Adora: All right. So, I am going to be talking about setting your KPIs and goals for early-stage startups. So, I’m going to be pretty pedantic in this lecture. And the reason why is doing this correctly is a necessary condition for starting a successful or building a successful startup. So, the acronym KPI stands for key performance indicators. If you Google around for it, there are actually many definitions of what this actually means. But for the purpose of today, for this context, I’m going to define it as a set of quantitative metrics that indicate how healthy your business is doing.

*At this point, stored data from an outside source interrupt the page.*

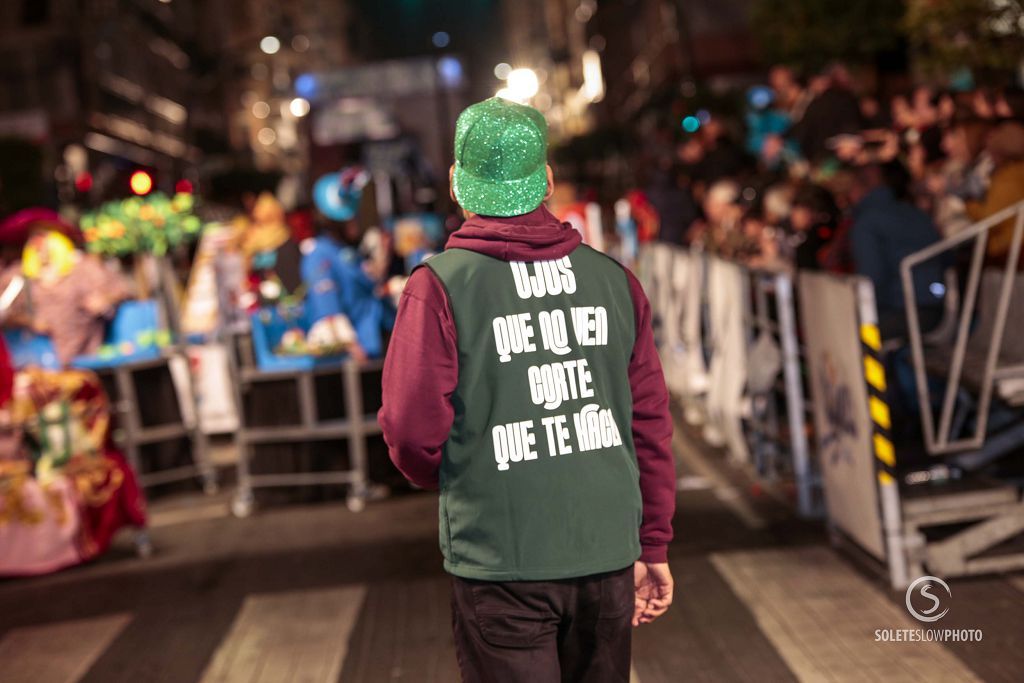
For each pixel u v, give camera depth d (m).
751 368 7.42
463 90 24.67
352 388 8.27
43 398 7.24
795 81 12.56
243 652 5.32
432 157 24.53
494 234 2.74
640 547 2.84
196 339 11.09
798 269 8.58
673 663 4.74
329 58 120.19
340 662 5.08
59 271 8.83
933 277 6.84
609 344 2.80
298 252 8.43
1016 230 5.59
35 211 8.66
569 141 51.41
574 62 88.25
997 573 5.44
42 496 7.20
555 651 2.75
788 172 11.52
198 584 6.59
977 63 10.92
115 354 8.90
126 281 10.41
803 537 6.36
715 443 8.92
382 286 9.10
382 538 7.26
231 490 9.27
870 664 4.55
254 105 89.50
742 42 31.16
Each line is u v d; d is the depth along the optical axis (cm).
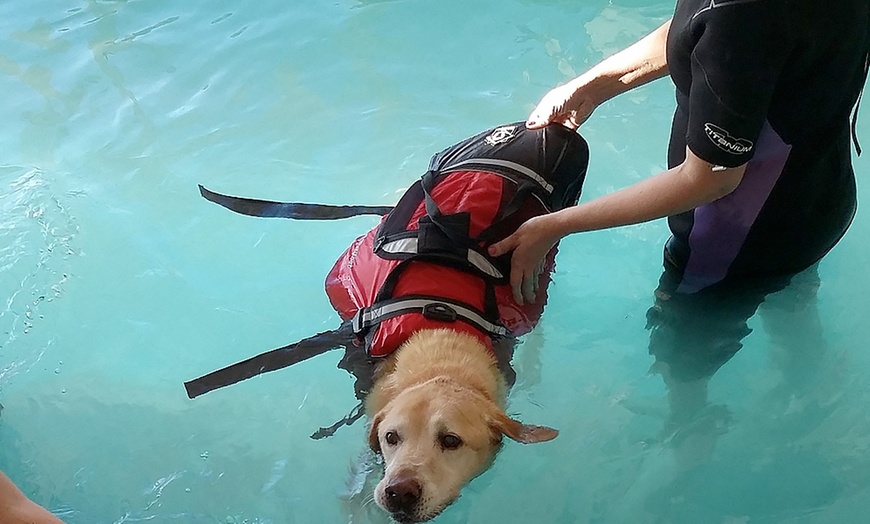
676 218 133
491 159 140
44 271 164
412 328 129
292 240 172
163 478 135
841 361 141
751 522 124
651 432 137
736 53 104
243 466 136
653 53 139
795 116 115
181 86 204
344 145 187
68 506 131
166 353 152
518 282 130
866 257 155
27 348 153
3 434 141
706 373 142
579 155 145
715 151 109
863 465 129
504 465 134
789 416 136
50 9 232
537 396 142
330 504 130
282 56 212
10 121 195
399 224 137
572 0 227
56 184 179
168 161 185
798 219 126
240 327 155
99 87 204
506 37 215
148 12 229
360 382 136
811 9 104
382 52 212
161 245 169
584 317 153
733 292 137
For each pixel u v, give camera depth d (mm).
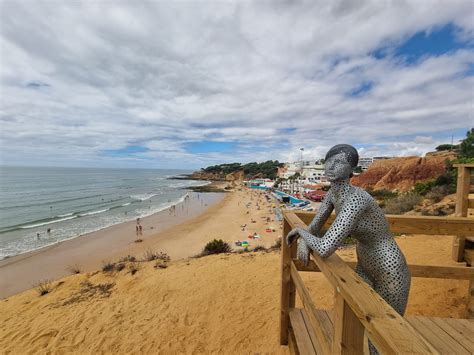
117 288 6254
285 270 2969
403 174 34531
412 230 2467
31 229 25297
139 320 4699
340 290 1268
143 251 17453
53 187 71562
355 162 1797
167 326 4391
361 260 1873
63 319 5062
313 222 2121
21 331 4848
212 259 7730
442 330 2209
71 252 17578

So, this is important because, obviously, you should know what state your business is in at all times. So, setting the right KPIs and goals will objectively tell you if you’re doing well, just okay, or bad. So, nothing keeps you more grounded, humbled, and realistic about where you are then a bunch of numbers because if you interpret those numbers correctly, they don’t lie. It’ll also actually act as a feedback mechanism for whether your current strategy like user acquisition, launching new features, and so on and so forth, are actually working. So, if you do something and things go up, that’s probably good. If you do some things, some things go down, that’s probably bad.
And it will not only help you prioritize your time but also course correct. So it follows if you do this incorrectly. If you set your KPIs and goals incorrectly, you can direct your startup into a bunch of circles. Or if you do it for too long on to the wrong path, it’ll lead to its unnecessary demise. So, what are the right KPIs to set? I’m going to break this down into two pieces, primary metric, and secondary metrics. And most of today is going to be focused on the primary metric.